Septiembre de 1982
El don de sanidades
Por el presidente Spencer W. Kimball
Creemos en el don de lenguas, profecía, revelación, visiones, sanidades. . . (Artículo de Fe, N°7.) Cuando el Salvador mandó al mundo a sus Apóstoles para predicar el evangelio después de su ascensión al cielo, les dio el siguiente encargo: “Id por todo el mundo y predicad el evangelio a toda criatura.
“El que creyere y fuere bautizado, será salvo; mas el que no creyere, será condenado.
“Y estas señales seguirán a los que creen: En mi nombre echarán mera demonios; hablarán nuevas lenguas;
“. . . y si bebieren cosa mortífera, no les hará daño; sobre los enfermos pondrán sus manos, y sanarán.” (Marcos 16:15-18; cursiva agregada.)
El Señor, en esta oportunidad, estaba anunciando el eterno principio de que donde se encontrara su sacerdocio y donde existiera la fe, estarían las señales de poder, no para impresionar a la gente, sino para bendecirla. Los discípulos del Señor comprendieron muy bien éste eterno principio en aquellos días. Dijo Santiago:
“¿Está alguno enfermo entre vosotros? Llame a los ancianos de la Iglesia, y oren por él, ungiéndole con aceite en el nombre del Señor.
“Y la oración de fe salvará al enfermo, y el Señor lo levantará. . .
“.. . La oración eficaz del justo puede mucho.” (Santiago 5:14-16.)
Cuando Juan el Bautista yacía desalentado en la prisión, mandó mensajeros a Jesús para preguntarle:
“¿Eres tú aquel que había de venir, o esperaremos a otro?”
La respuesta del Señor fue:
“Id, y haced saber a Juan las cosas que oís y veis.
“Los ciegos ven, los cojos andan, los leprosos son limpiados, los sordos oyen, los muertos son resucitados, y a los pobres es anunciado el evangelio. . .” (Mateo 11:3-5.)
Al enviar a los setenta “de dos en dos delante de él a toda ciudad y lugar adonde él había de ir”, les comisionó diciendo: “. . .sanad a los enfermos… y decidles: Se ha acercado a vosotros el reino de Dios.” (Lucas 10:1, 9.)
Y cuando, llenos de gozo, los setenta volvieron, le dijeron:
“Señor, aun los demonios se nos sujetan en tu nombre.”
Y el Salvador respondió:
“He aquí os doy potestad de hollar serpientes y escorpiones, y sobre toda fuerza del enemigo, y nada os dañará.

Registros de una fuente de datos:
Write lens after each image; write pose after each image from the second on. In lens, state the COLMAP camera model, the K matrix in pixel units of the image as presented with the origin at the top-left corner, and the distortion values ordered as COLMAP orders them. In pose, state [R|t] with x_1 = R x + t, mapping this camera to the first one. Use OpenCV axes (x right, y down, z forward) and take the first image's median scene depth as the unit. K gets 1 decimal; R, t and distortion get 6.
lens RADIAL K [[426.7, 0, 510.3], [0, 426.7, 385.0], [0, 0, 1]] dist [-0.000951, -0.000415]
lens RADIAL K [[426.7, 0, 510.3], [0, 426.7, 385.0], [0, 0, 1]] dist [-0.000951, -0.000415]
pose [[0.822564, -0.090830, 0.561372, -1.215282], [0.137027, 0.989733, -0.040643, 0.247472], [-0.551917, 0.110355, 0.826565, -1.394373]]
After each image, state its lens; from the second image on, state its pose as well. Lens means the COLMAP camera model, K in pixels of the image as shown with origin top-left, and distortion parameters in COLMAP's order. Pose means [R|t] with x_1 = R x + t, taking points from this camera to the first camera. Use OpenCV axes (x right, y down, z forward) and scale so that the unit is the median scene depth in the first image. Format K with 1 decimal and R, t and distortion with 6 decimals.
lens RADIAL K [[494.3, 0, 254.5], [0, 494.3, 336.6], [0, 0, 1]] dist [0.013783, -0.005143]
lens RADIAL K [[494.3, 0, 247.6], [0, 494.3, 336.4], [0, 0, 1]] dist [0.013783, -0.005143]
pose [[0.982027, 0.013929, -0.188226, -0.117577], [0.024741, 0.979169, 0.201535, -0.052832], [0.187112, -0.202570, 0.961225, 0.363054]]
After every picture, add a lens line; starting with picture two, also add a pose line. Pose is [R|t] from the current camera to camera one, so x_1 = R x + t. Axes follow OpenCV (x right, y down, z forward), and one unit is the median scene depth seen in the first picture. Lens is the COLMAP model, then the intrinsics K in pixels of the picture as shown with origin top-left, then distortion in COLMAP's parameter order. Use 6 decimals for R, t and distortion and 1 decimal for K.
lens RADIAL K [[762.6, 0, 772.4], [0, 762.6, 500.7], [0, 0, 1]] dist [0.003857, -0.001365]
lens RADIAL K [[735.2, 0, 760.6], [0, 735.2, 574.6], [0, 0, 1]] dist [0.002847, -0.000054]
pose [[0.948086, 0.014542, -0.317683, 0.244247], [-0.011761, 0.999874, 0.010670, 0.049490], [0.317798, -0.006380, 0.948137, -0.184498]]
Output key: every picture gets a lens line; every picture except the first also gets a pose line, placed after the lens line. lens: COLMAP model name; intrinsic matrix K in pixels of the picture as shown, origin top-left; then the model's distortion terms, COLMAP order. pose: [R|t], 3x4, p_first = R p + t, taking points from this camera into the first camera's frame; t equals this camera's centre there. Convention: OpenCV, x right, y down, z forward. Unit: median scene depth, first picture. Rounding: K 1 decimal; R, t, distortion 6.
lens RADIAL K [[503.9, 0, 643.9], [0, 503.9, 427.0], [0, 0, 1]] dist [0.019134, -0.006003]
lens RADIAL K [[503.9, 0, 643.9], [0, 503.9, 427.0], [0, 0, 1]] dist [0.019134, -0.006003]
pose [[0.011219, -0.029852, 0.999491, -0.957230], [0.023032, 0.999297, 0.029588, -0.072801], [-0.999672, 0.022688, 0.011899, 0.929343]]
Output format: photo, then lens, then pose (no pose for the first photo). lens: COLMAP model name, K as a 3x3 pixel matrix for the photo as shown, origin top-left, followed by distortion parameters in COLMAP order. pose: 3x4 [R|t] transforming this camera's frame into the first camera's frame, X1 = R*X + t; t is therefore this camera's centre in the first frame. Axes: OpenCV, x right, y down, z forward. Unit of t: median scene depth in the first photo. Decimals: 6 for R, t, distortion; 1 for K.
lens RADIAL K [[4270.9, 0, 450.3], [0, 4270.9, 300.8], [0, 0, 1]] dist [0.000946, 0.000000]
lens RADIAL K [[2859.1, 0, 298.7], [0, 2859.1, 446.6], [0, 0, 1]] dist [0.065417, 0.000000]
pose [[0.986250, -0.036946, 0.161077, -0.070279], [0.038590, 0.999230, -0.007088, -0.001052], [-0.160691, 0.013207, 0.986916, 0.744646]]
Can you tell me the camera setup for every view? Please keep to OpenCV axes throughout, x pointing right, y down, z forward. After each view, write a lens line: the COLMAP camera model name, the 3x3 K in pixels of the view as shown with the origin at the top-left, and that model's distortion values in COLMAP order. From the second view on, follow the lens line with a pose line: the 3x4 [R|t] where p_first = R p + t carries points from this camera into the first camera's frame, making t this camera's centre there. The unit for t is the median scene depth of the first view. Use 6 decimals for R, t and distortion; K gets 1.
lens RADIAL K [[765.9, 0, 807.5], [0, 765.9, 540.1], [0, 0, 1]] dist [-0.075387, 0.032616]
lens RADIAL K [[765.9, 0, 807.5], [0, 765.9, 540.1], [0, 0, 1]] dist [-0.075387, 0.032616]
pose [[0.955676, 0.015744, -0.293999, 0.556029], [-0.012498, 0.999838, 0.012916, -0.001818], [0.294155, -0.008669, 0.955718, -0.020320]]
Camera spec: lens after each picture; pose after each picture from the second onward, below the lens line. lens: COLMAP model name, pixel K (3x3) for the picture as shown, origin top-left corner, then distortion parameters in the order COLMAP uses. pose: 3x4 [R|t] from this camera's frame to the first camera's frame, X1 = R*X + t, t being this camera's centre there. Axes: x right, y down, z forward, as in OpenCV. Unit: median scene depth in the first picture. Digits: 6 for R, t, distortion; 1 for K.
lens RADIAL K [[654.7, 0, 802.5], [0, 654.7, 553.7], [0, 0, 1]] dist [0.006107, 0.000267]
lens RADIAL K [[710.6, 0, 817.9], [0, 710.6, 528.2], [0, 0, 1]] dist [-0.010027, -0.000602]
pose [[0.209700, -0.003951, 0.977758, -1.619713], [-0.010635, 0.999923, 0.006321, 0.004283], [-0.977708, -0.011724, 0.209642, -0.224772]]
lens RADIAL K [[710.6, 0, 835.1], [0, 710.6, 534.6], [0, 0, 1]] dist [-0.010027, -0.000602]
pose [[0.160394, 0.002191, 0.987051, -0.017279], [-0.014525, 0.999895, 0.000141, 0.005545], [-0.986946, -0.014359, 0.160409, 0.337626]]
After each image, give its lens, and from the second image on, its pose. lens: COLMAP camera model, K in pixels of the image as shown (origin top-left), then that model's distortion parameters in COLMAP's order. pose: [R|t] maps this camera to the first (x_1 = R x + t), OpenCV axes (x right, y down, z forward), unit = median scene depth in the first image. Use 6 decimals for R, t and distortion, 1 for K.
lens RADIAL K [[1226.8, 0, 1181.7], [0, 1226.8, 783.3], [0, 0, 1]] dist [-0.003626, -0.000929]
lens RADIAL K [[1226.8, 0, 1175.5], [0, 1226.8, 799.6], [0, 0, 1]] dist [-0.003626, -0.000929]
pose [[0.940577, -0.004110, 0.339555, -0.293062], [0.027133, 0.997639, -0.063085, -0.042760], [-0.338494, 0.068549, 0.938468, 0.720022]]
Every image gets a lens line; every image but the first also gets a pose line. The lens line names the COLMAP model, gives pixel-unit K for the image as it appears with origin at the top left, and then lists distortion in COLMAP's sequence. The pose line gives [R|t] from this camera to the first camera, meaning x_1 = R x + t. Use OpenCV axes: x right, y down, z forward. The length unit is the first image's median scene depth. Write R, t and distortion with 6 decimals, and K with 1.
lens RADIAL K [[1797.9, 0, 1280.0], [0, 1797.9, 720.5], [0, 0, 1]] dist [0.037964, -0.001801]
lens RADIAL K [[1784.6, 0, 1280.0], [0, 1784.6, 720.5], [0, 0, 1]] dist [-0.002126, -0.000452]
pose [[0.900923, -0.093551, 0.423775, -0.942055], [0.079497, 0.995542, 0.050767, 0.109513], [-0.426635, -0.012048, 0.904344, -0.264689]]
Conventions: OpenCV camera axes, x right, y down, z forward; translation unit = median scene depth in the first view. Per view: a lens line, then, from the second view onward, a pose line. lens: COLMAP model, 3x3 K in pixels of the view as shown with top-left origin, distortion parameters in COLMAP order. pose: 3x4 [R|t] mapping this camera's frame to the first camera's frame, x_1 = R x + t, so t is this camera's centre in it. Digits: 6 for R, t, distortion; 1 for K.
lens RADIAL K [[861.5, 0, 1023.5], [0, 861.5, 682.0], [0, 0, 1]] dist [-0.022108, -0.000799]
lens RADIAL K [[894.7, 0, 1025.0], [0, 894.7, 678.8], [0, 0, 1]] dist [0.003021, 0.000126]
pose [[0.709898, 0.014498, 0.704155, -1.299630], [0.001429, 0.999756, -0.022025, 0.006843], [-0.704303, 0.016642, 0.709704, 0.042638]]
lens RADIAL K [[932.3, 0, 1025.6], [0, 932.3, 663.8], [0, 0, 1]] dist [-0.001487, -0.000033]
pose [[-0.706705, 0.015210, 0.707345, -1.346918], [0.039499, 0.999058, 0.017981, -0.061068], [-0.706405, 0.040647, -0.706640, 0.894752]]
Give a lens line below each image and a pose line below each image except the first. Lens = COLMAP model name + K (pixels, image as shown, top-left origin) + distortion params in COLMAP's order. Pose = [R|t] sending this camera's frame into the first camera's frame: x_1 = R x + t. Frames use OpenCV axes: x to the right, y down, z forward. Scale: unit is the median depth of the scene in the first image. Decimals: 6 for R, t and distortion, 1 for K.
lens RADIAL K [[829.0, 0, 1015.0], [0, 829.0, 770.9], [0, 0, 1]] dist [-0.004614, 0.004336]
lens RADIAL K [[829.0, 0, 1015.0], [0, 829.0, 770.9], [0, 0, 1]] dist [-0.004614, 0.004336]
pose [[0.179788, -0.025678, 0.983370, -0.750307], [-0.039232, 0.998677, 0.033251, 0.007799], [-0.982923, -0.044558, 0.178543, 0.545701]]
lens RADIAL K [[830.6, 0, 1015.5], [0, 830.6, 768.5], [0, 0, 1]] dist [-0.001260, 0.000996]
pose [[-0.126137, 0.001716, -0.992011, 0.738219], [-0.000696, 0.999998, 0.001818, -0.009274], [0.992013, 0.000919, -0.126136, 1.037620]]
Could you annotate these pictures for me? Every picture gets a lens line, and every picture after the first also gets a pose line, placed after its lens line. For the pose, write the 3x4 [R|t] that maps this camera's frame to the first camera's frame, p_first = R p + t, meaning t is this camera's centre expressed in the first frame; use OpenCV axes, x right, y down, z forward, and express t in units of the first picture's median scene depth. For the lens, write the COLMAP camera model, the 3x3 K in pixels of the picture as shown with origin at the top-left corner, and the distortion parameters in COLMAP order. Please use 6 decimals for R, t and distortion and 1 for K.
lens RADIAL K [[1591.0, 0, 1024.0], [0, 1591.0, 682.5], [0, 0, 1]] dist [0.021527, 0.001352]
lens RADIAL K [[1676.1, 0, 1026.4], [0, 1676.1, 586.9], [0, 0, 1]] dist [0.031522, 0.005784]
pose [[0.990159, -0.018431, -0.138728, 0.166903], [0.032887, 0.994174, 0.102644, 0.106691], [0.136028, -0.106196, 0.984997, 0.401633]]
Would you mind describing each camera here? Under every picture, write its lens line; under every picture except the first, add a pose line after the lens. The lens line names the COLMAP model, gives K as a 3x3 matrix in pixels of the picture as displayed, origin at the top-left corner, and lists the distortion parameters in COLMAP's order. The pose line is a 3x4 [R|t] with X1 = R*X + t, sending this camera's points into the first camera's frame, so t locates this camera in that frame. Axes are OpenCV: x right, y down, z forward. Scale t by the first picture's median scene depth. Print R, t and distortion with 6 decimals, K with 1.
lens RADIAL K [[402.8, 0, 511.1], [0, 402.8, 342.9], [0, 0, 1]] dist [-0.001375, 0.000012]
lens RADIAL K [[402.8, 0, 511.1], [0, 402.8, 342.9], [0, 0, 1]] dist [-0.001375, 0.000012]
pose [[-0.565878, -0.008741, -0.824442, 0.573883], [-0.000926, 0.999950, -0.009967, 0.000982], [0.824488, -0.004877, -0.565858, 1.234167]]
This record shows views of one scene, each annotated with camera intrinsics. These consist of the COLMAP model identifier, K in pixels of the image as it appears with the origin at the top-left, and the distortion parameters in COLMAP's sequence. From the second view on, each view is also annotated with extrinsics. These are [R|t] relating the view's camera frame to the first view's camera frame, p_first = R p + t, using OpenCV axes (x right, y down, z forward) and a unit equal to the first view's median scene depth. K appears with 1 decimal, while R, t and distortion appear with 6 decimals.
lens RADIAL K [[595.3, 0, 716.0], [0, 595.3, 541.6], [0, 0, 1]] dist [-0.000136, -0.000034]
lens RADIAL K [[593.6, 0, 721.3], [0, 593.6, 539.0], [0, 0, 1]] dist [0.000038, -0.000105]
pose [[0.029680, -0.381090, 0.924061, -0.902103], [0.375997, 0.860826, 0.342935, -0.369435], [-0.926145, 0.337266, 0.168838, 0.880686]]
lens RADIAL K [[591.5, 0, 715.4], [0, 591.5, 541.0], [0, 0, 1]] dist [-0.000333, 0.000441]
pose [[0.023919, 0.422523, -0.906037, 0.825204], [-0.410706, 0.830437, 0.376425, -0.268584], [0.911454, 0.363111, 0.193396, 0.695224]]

- Enunciado del ejercicio -
Por favor, devuelve sin cambios el pasaje del texto sobre el don de sanidades que comienza en "Al enviar a" y termina en "nada os dañará.". El listado procede de otra fuente distinta del texto.

- Solución del ejercicio -
Al enviar a los setenta “de dos en dos delante de él a toda ciudad y lugar adonde él había de ir”, les comisionó diciendo: “. . .sanad a los enfermos… y decidles: Se ha acercado a vosotros el reino de Dios.” (Lucas 10:1, 9.)
Y cuando, llenos de gozo, los setenta volvieron, le dijeron:
“Señor, aun los demonios se nos sujetan en tu nombre.”
Y el Salvador respondió:
“He aquí os doy potestad de hollar serpientes y escorpiones, y sobre toda fuerza del enemigo, y nada os dañará.